El espectáculo hipertrofiado de las carreras ilegales

Lo más duro al salir de ver una nueva entrega de la franquicia “Fast & Furious” es cuando te montas en tu utilitario para volver a casa, y ves que ni el motor ruge, ni las ruedas se despegan del suelo, ni la aceleración te empuja de golpe contra tu asiento de conductor. Es el mundo real que en nada se parece a lo que recién has contemplado ojiplático en la pantalla, con la sensación de que existen dos mundos paralelos: el de los coches eléctricos que se pretende implantar y este otro virtual de motores contaminantes que consumen gasolina y queman goma sobre el asfalto envueltos en una nube de humo tóxico. Va mucho más allá de la nostalgia, puesto que se ha convertido en la representación ficcional del peligroso mundo de las carreras ilegales con el atractivo de lo prohibido. Y por ese lado salvaje la saga no se agota, ya que, por el contrario, crece y crece hasta convertirse en un espectáculo hipertrofiado en consonancia con el músculo que lucen quienes se sientan al volante de estas máquinas.

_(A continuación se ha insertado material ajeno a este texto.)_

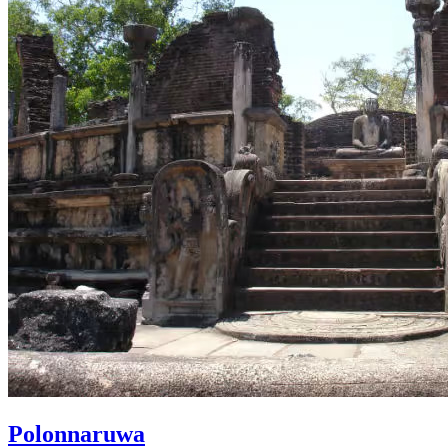
Polonnaruwa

No sé si será cierto que esta décima entrega, dividida en dos partes, tal como anuncian los créditos del final que recuperan a un viejo conocido para sorpresa general, será la última oficial. Claro que si se gastan casi 350 millones de dólares la impresión que da es que han echado el resto, y eso no es fácil de repetir. La película del efectista Louis Leterrier no será cine del bueno, pero es una auténtica barbaridad, como jamás se ha visto, aunque sólo sea por acumulación de set-pieces increíbles. La más monumental de todas, en el sentido literal, es la de la accidentada y explosiva persecución que destruye el centro histórico de la capital italiana, y que se presenta como la enloquecida versión moterizada de la carrera de cuádrigas en el Coliseo de “Ben-Hur” (1959). Acaban jugando a los bolos con una bomba rodante que va directa a El Vaticano.